I tried this game yesterday with a couple of friends (really interesting, although I did not win, I would definitely recommend it)
here is a small piece of the game:
A player first calls out a number between 2-12,(name this variable x) then rolls two dices, (name the result y) if $y \ge x$, then player gets x number of dollars. If $y<x$, then the player only gets 2 dollars (the lowest possible value)
and if the player has completed a certain task he will also have the following ability:
After rolling two dices, the player can choose either re-roll or replace the number of one dice with the number 4
My question is what should my strategy be before and after I completed the task given that I want to maximize my revenue
Before the task, I am thinking... $$E(12)=12*{1\over36}+2*{35\over36}=2.27$$ $$E(11)=11*{3\over36}+2*{33\over36}=2.75$$ $$E(10)=10*{6\over36}+2*{30\over36}=3.33$$ $$E(9)=9*{10\over36}+2*{26\over36}=3.94$$ $$E(8)=8*{15\over36}+2*{21\over36}=4.5$$ $$E(7)=7*{21\over36}+2*{15\over36}=4.92$$ to be honest I think calling 7 is pretty good, you have like 60% chance of getting it,7 is the most common number for 2 dices, it also has the highest expected value in this case, is it a coincidence? $$E(6)=6*{26\over36}+2*{10\over36}=4.89$$ $$E(5)=5*{30\over36}+2*{6\over36}=4.5$$
After the task, its hard for me to calculate $$E(7)=7*{32\over36}+{4\over36}*(EE(7))=6.768$$ I feel like this is correct, $32\over36$ is the probability of getting at least 1 dice $\ge$ 3 when rolling two dices. $EE(7)=7*{21\over36}+2*{15\over36}=4.92$ which is the expectation for 7 when I don't have the ability to replace/re-roll
and if I was right about my calculation E(8)=7.125 and it should be the biggest expectation? This is pretty neat. I thought even though I completed the task, the expectation distribution should be the same as the previous (7 is still the most likely number? 90+?)
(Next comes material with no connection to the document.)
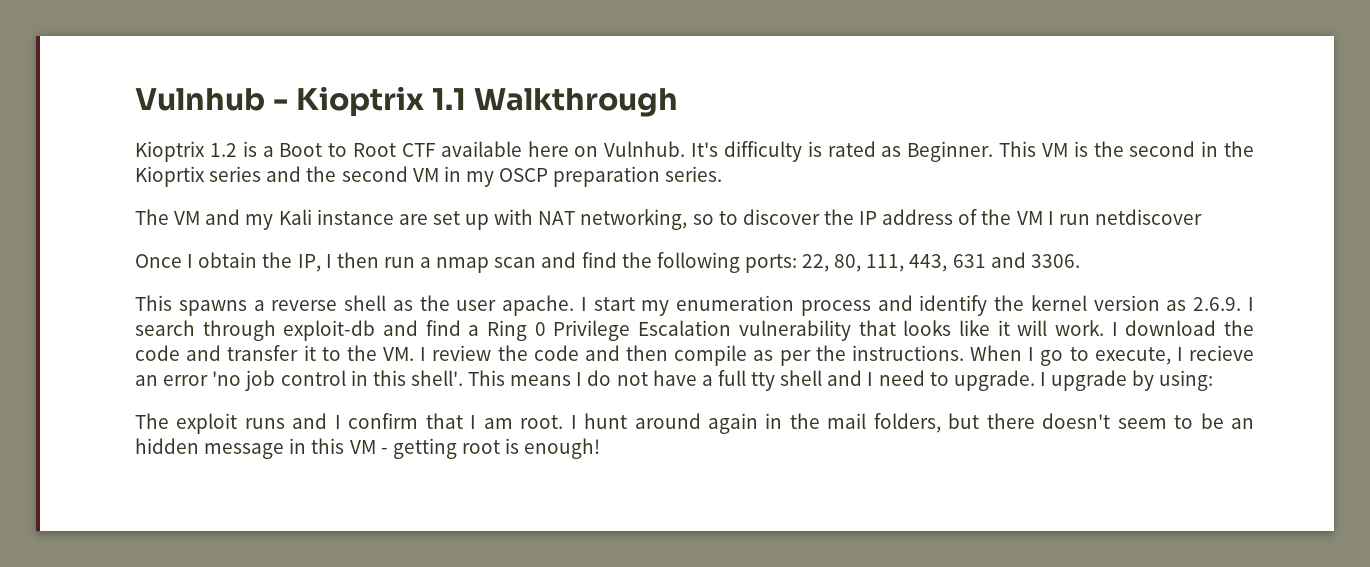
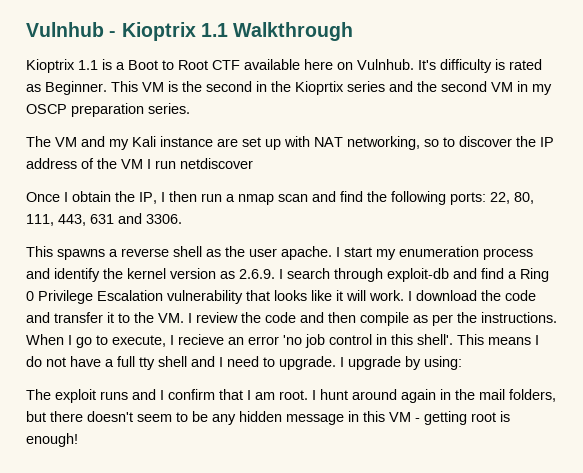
[209,143,237,157] 1.2 -> [78,60,98,70] 1.1
[1230,418,1254,429] an -> [212,414,236,425] any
now what should my strategy be? completing the task is going to cost me some time...well it raised my lower bound by a lot(previous 2, now 5:4+anything) but if I just call out 8 every time... I am getting 1+ compare to calling 7 every time(even though the expected value is differ by 2.2, still not much) How should I estimate the cost of getting the task done?
can someone check my answers? and answer my doubts? great thanks...I need my revenge :)
Your calculation before the task looks correct. It is not automatic that you should call the most probable number, that will depend on the probability distribution. An informal way to find the right number to call is to compare calling $x$ with calling $x-1$. You win some amount on average by calling $x$. If you call $x-1$ you lose $1$ if the roll is $x$ or above and gain $x-3$ if the roll is $x-1$. The net is $(x-3)P(x-1)-P(\ge x)$ If you start with $x=12$ you should keep lowering it until this goes negative.
Assuming your only option after the task is to replace one of the two dice with a $4$, you can compute the chance of each result: $$\begin {array} {c c c c c c c c c c c}2&3&4&5&6&7&8&9&10&11&12\\0&0&0&\frac 1{36}&\frac 3{36}&\frac 5{36}&\frac 7{36}&\frac 8{36}&\frac {9}{36}&\frac 2{36}&\frac 1{36} \end{array}$$ where the chance of $10$ comes from rolls of $61,62,63,64,55,46,36,26,16$ and repeat your calculation. I would guess you should call $8$ or $9$.
If a reroll is both dice, you should reroll any number less than the number you call. You can then compute the chance of success for each number. For example, if you call $9$, your chance of success is $1-(1-\frac {10}{36})^2$ You can compute the chance of success for each number you might call and the expected payoff for each call.